▶ **Prompt**:
Pull out of the data below the stretch of lines bounded by the one containing "blue spiral notebook (261, 391, 416, 543)" and the one containing "tape dispenser (459, 542, 665, 818)", both bounds included, unchanged.

Visual scene localization data:
::::::::

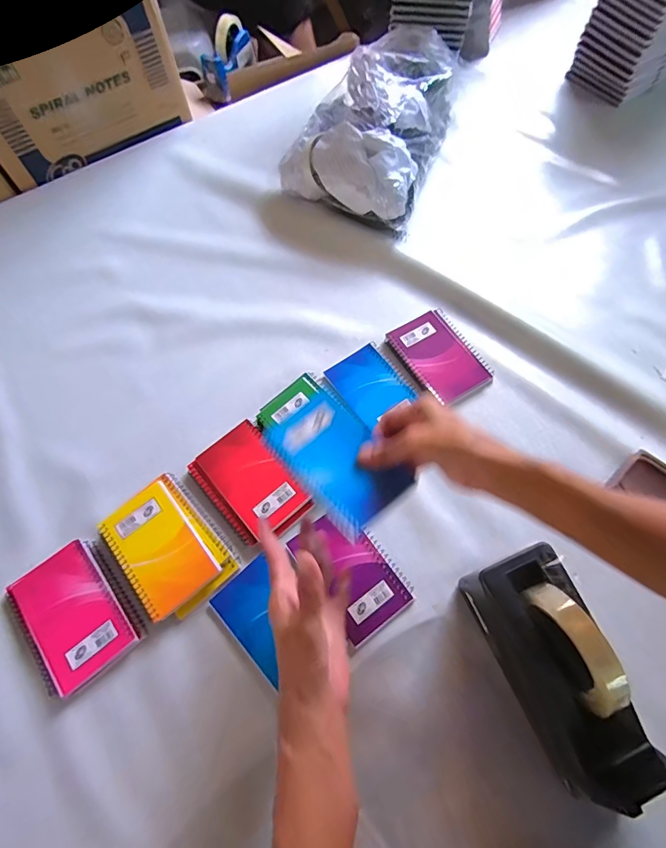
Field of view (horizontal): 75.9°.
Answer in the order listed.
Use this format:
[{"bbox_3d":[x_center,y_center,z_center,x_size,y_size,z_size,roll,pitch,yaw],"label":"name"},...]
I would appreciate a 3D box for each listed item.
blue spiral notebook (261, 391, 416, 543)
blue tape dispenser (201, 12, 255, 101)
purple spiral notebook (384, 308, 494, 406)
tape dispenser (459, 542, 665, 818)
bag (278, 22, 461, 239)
[{"bbox_3d":[0.004,0.032,0.397,0.080,0.015,0.126,-39,71,-15],"label":"blue spiral notebook"},{"bbox_3d":[-0.248,-0.860,0.999,0.072,0.087,0.154,18,79,9],"label":"blue tape dispenser"},{"bbox_3d":[0.146,-0.095,0.581,0.096,0.014,0.132,-28,68,-11],"label":"purple spiral notebook"},{"bbox_3d":[0.203,0.215,0.384,0.075,0.128,0.191,-22,67,-9],"label":"tape dispenser"},{"bbox_3d":[0.063,-0.481,0.684,0.211,0.139,0.326,19,67,9],"label":"bag"}]

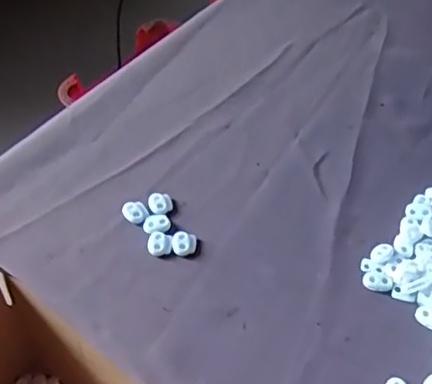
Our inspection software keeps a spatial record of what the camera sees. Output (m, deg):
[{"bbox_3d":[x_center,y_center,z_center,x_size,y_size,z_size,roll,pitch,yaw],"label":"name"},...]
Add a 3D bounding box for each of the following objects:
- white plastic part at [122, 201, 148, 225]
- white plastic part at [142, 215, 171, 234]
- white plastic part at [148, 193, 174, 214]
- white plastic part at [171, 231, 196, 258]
[{"bbox_3d":[-0.069,0.017,0.495,0.020,0.004,0.023,-27,56,-24],"label":"white plastic part"},{"bbox_3d":[-0.050,0.026,0.486,0.023,0.004,0.017,-11,51,-12],"label":"white plastic part"},{"bbox_3d":[-0.048,0.011,0.502,0.021,0.006,0.023,-7,50,-9],"label":"white plastic part"},{"bbox_3d":[-0.026,0.042,0.474,0.020,0.006,0.022,2,49,-2],"label":"white plastic part"}]

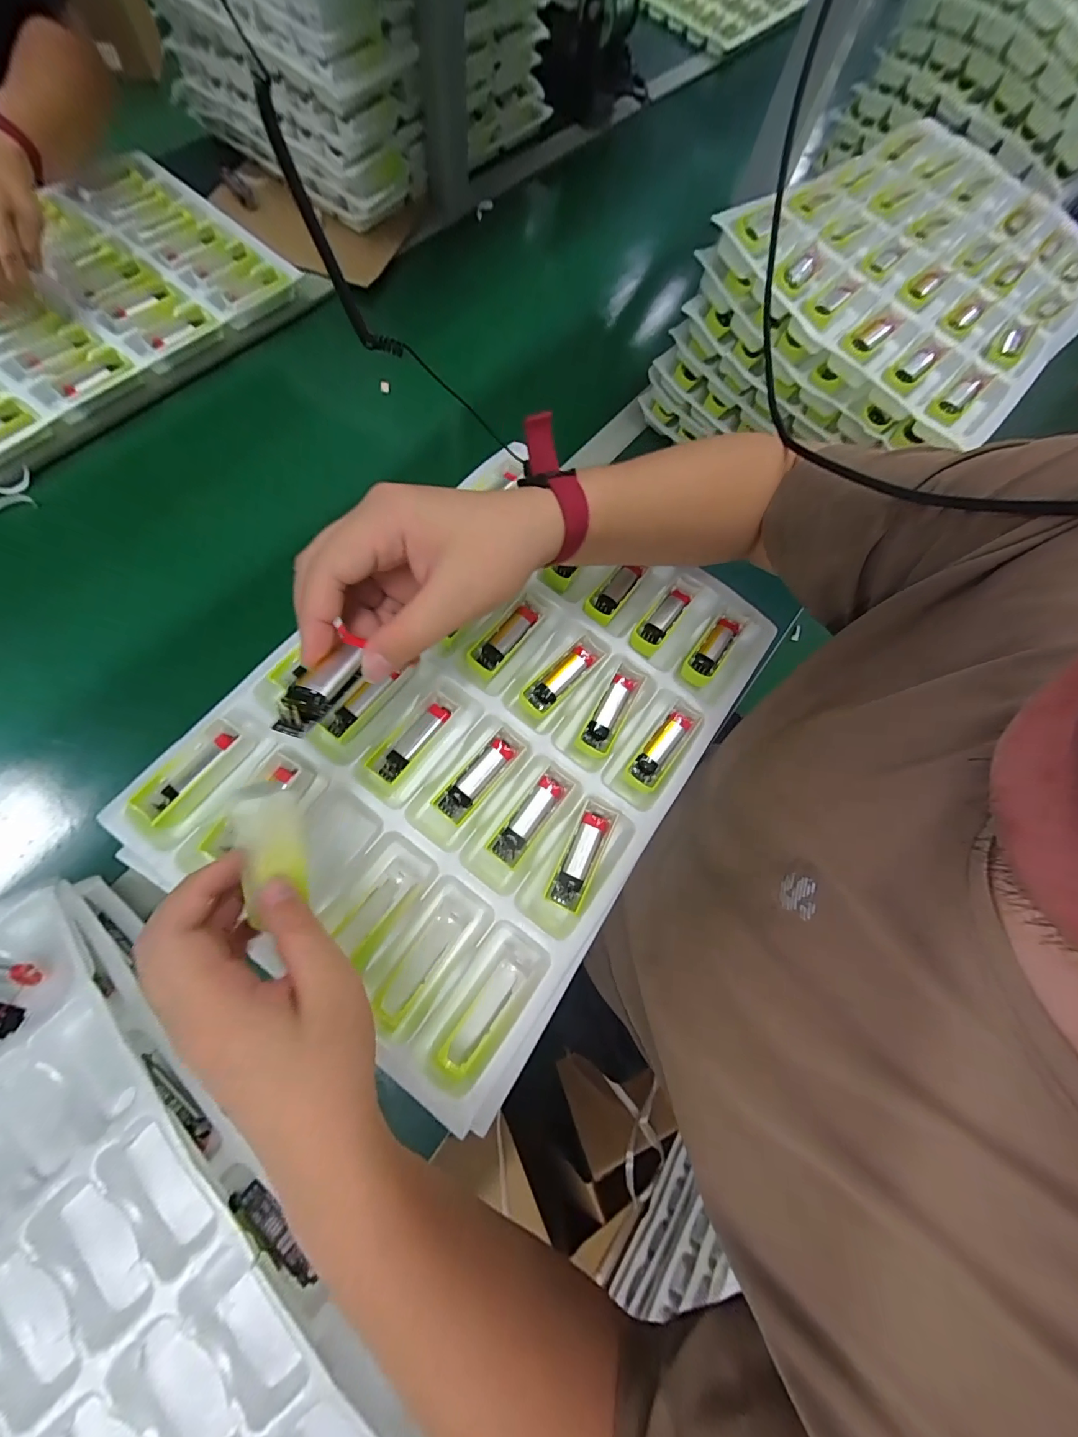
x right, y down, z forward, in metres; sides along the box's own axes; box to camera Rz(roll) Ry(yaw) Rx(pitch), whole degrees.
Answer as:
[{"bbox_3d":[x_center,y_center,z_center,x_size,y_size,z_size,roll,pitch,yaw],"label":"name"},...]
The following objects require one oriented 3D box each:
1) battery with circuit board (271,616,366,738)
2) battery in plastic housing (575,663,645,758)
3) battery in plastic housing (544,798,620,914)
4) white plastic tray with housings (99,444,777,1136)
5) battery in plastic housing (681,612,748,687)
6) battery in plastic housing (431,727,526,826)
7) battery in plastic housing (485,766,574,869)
[{"bbox_3d":[-0.103,-0.016,0.221,0.014,0.014,0.058,11,48,4],"label":"battery with circuit board"},{"bbox_3d":[0.060,-0.005,0.379,0.026,0.013,0.082,30,71,3],"label":"battery in plastic housing"},{"bbox_3d":[0.033,0.101,0.342,0.028,0.012,0.078,26,71,2],"label":"battery in plastic housing"},{"bbox_3d":[-0.042,-0.003,0.368,0.319,0.050,0.437,35,71,5],"label":"white plastic tray with housings"},{"bbox_3d":[0.156,-0.065,0.409,0.027,0.013,0.081,35,71,4],"label":"battery in plastic housing"},{"bbox_3d":[-0.044,0.042,0.348,0.027,0.018,0.077,40,72,6],"label":"battery in plastic housing"},{"bbox_3d":[-0.006,0.073,0.345,0.025,0.013,0.077,37,71,5],"label":"battery in plastic housing"}]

::::::::

▶ **Your response**:
blue spiral notebook (261, 391, 416, 543)
blue tape dispenser (201, 12, 255, 101)
purple spiral notebook (384, 308, 494, 406)
tape dispenser (459, 542, 665, 818)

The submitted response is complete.